LA VERITÀ DA DIRE A «LUI» In una conversazione intercettata Barbara e la moglie Lucia accennano ad accordarsi su una versione dei fatti univoca da fornire. Ma non alle forze dell’ordine, bensì ad alcuni parenti. Lucia chiede a Vito se avrebbe ammesso la verità con «lui», Vito risponde affermativamente e dice di non poter nascondere la verità alle persone con cui «si rispettavano», spiegando che «lui» aveva battezzato la loro figlia. Secondo quanto annotano gli inquirenti potrebbe trattarsi del cugino Domenico “The red”, figlio di Diego (fratello di Rosaria), ma il battesimo sarebbe effettivamente avvenuto il 2 giugno, cioè dopo la conversazione intercettata che risale al 17 maggio.
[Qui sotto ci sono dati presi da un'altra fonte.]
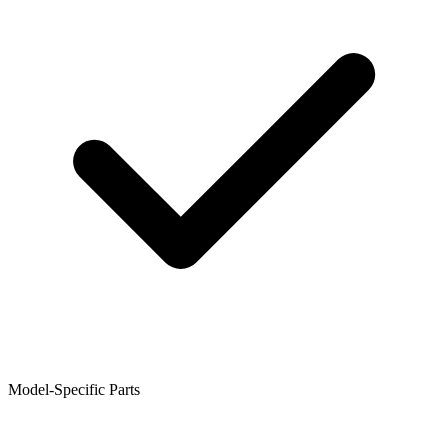
Model-Specific Parts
Il ruolo di Barbara e i suoi rapporti con gli esponenti delle varie articolazioni dei Mancuso risulta oggi di un certo interesse investigativo. E secondo Sara Scarpulla il 28enne originario del Serrese con le aggressioni alla famiglia Vinci si sarebbe “accreditato” per entrare nella «malandrineria».

«CI DISSOCIAMO» Il 14 aprile, cinque giorni dopo l’autobomba, Silvana Mancuso, figlia di Giovanni e nipote di Luigi, boss di primissimo piano della “generazione degli 11”, va a casa Vinci e sussurra all’orecchio di Sara Scarpulla: «Ricevi le condoglianze dalla mia famiglia. Vedi che io e la mia famiglia ci dissociamo da questa storia, noi non sapevamo niente, altrimenti non lo avremmo permesso». Nel pomeriggio a casa Vinci-Scarpulla arriva anche Luigi in persona, che dice alla mamma di Matteo: «Mannaia cu sti cognomi! Ma è mai possibile questa cosa?». Intendeva dire, il più piccolo (solo d’età) dei boss della “generazione degli 11”, che per colpa di quel cognome erano tutti nell’occhio del ciclone. Sara Scarpulla risponde che, effettivamente, due dei Mancuso (Rosaria e Salvatore) sono coinvolti nelle aggressioni a suo marito. Ma Luigi “U signurinu” aggiunge che con tanti dei suoi parenti non ha più rapporti da tempo, e che mentre era in carcere molti di loro nemmeno erano andati a trovarlo.
La signora Scarpulla chiede al boss se vuole partecipare alla fiaccolata, Luigi dice di no a causa della «gogna mediatica», ma aggiunge che avrebbe invitato alcuni membri della sua famiglia, che effettivamente poi hanno partecipato al corteo. Ciò secondo Scarpulla avrebbe significato «una loro sottomissione al popolo di Limbadi» e un gesto simbolico «per rasserenare gli animi».

LA BENEDIZIONE Ma se Luigi Mancuso ha reso in qualche modo nota la sua “distanza” dall’autobomba costata la vita a Matteo Vinci, altri esponenti della famiglia avrebbero avuto ruoli diversi. Ruoli che, in una terra tristemente nota per la ferocia della ‘ndrangheta e per le “tragedie” ordite attorno a brutali fatti di sangue, spetterà agli inquirenti decifrare in maniera più compiuta.
Tra le conversazioni intercettate finite nel provvedimento di fermo ce n’è una particolarmente significativa. Rosaria Mancuso si sfoga con il nipote Domenico, figlio del fratello Diego, spiegando che alcuni nipoti del ramo familiare di un altro fratello, Peppe “’Mbrogghjia”, non la salutavano più da quando «è successo». La donna ricorda di aver «sofferto» per i trascorsi giudiziari del fratello Giuseppe, di aver subito anche perquisizioni notturne, e di non essersi mai lamentata, anzi di essere stata sempre «orgogliosa». Quindi riteneva «ingiusto» il comportamento di alcuni parenti. Rosaria, poi, dice di non riuscire a trovare una motivazione a questo comportamento «anche in considerazione del fatto che, prima di realizzare l’azione delittuosa, la donna, per sua stessa ammissione si era recata dallo zio Mancuso Antonio (classe 1938, anche lui della “generazione degli 11”, ndr) per ricevere la “benedizione”». Il consenso sarebbe insomma arrivato dal vertice del clan e quindi tutti, secondo Rosaria, avrebbero dovuto accettare la decisione. Domenico le risponde che «in questi guai… è cappello di ogni testa», cioè è un problema di tutta la famiglia.

IL TRIUMVIRATO Stando ad alcune indagini degli anni scorsi “zio ‘Ntoni” Mancuso avrebbe fatto parte di un organismo di vertice sovraordinato a tutte le articolazioni del clan Mancuso, un triumvirato di cui avrebbero fatto parte anche il defunto Pantaleone “Vetrinetta” e Luigi “U signurinu”. Ma i due mammasantissima rimasti in vita, stando a quanto emerge dalle carte, sull’autobomba contro i Vinci non avrebbero avuto la stessa posizione. Almeno all’apparenza.